A dynamic model composes of a set of Boolean functions or differential equations (Hecker, Lambeck et al. 2009), which can describes the abundance changes of bacterial members in the community over time. The Boolean function only describes bacterial present or absent, while differential equations describe absolute or relative abundance changes over time. Dynamic modeling already has a long history in single population ecology (May and Jaenike 1973), however, few approach attempted to
include multiple species to build up dynamic models for microbial communities.

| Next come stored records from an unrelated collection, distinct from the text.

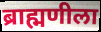
ब्राह्मणीलाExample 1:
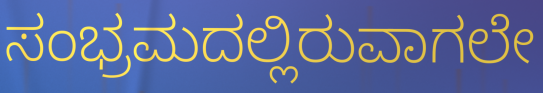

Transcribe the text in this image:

ಸಂಭ್ರಮದಲ್ಲಿರುವಾಗಲೇ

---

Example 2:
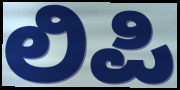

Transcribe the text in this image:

ಲಿಪಿ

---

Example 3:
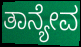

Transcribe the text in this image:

ತಾನ್ಯೇವ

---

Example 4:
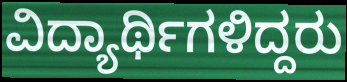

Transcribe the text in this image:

ವಿದ್ಯಾರ್ಥಿಗಳಿದ್ದರು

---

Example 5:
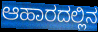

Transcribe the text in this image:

ಆಹಾರದಲ್ಲಿನ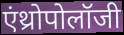
एंथ्रोपोलॉजीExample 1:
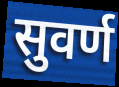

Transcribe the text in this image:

सुवर्ण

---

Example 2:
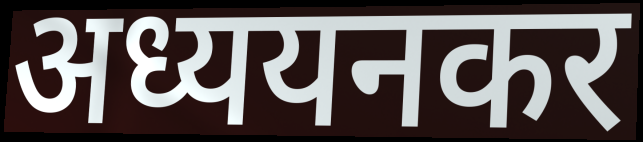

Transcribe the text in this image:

अध्ययनकर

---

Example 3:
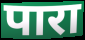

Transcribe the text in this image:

पारा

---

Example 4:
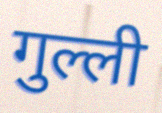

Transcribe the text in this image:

गुल्ली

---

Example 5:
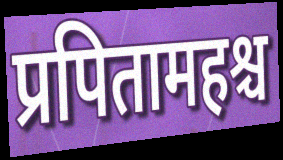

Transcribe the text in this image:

प्रपितामहश्चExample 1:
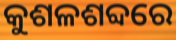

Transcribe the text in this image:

କୁଶଳଶବ୍ଦରେ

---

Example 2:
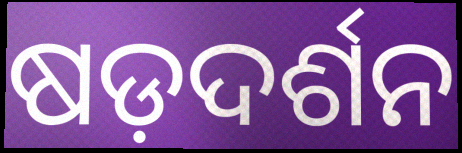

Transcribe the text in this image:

ଷଡ଼ଦର୍ଶନ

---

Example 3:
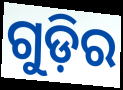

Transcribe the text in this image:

ଗୁଡ଼ିର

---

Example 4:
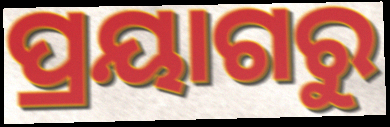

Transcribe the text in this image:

ପ୍ରୟାଗରୁ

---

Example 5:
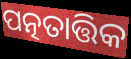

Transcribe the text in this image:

ପତ୍ନତାତ୍ତିକ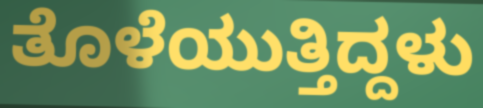
ತೊಳೆಯುತ್ತಿದ್ದಳು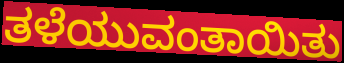
ತಳೆಯುವಂತಾಯಿತು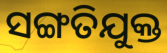
ସଙ୍ଗତିଯୁକ୍ତ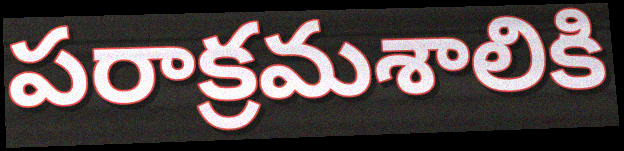
పరాక్రమశాలికి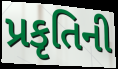
પ્રકૃતિની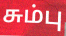
சும்பு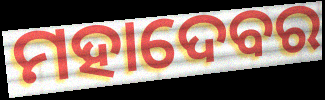
ମହାଦେବରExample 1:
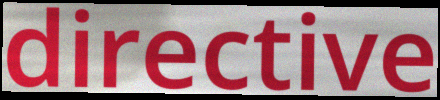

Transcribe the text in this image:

directive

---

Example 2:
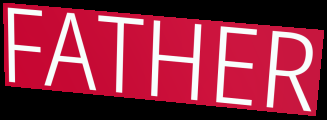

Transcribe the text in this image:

FATHER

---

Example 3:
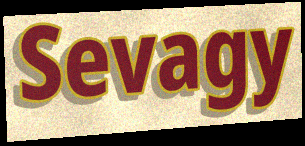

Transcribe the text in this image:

Sevagy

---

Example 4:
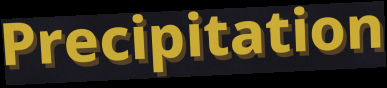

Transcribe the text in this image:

Precipitation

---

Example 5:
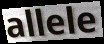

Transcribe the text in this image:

alleleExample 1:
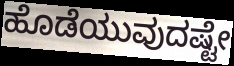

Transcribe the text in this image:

ಹೊಡೆಯುವುದಷ್ಟೇ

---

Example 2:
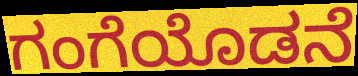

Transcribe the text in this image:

ಗಂಗೆಯೊಡನೆ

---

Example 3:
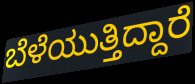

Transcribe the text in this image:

ಬೆಳೆಯುತ್ತಿದ್ದಾರೆ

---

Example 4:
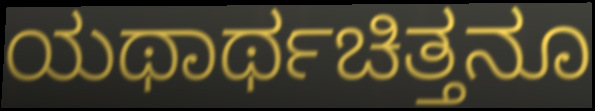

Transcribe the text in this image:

ಯಥಾರ್ಥಚಿತ್ತನೂ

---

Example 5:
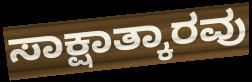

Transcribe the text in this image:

ಸಾಕ್ಷಾತ್ಕಾರವು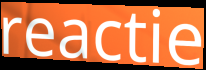
reactieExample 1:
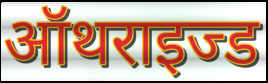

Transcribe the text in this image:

ऑथराइज्ड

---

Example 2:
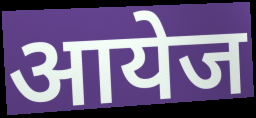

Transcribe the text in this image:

आयेज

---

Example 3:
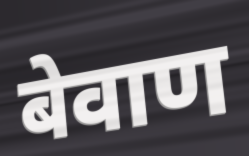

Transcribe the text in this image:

बेवाण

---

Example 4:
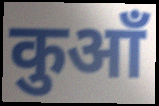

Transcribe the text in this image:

कुआँ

Mounier et al. (Mounier, Monnet et al. 2008) included multiple microbial species in the analysis to model cheese fermentation community interactions by using
generalized Lotka-Volterra (gLV) equations. In their study, the model predicted negative interactions among three different yeast species and conducted further co-cultural experiments to confirm these negative relationships. The key feature that makes gLV model extensively used to construct microbial interactions is the model parameters could directly capture the growth rates and the pairwise interactions between all bacterial species in the community (Alshawaqfeh, Serpedin et al. 2017, Cao, Gibson et al. 2017). A variety of studies have been applied gLV models to infer microbial interaction network using 16S rRNA sequencing data over a timescale. For example, Stein et al. (Stein, Bucci et al. 2013) extended generalized Lotka-Volterra (gLV) equations to study the mechanism of C. difficile colonization in mice after antibiotic perturbation. They inferred that the genera Akkermansia, Blautia, and
Coprobacillus had inhibitory interactions on C. difficile. In contrast, Enterococcus and Mollicutes could positively affect the growth of C. difficile, while the genus
Barnesiella was predicted to inhibit growth of the genus Enterococcus. These results
demonstrate that gLV model can be applied to high-resolution time series data to infer community structure and response to external perturbations. In addition, gLV models have already been extensively applied to characterize microbial interactions in varieties of studies (Mounier, Monnet et al. 2008, Fisher and Mehta 2014, Marino, Baxter et al. 2014, Buffie, Bucci et al. 2015, Bucci, Tzen et al. 2016).1.4.5 Current pitfalls of network inference
Although gLV models are the most popular differential equations used in ecological modeling, it is still in its infancy to model microbial communities that consist of multiple species and faces varieties of challenges. For example, these models must handle a large amount of species or group of species in the real-world microbial
communities. Although there are increasing studies on deciphering microbial
interactions by applying network theories on microbial ecosystems, little attention has been paid to deal with the high complexity of microbial communities. In addition, there is still a huge gap between computational theories and applications due to the lack of reliable validation systems. The major reason is the lack of benchmark metagenomics datasets (Berry and Widder 2014). For example, the gLV models are widely applied to interpret varieties of biological questions of interest via inferring microbial interactions (Mounier, Monnet et al. 2008, Stein, Bucci et al. 2013), however, the validations of advancing analytical algorithms and pipelines must reply on simulated data. It is therefore that network inference approaches remain a gap between analytical theories and biological applications.